BEGIN Material provided
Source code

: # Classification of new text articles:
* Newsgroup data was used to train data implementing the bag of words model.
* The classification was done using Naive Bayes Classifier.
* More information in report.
END Material provided
Write out every entry again, keeping each line exactly the same.

Source code

: # Classification of new text articles:
* Newsgroup data was used to train data implementing the bag of words model.
* The classification was done using Naive Bayes Classifier.
* More information in report.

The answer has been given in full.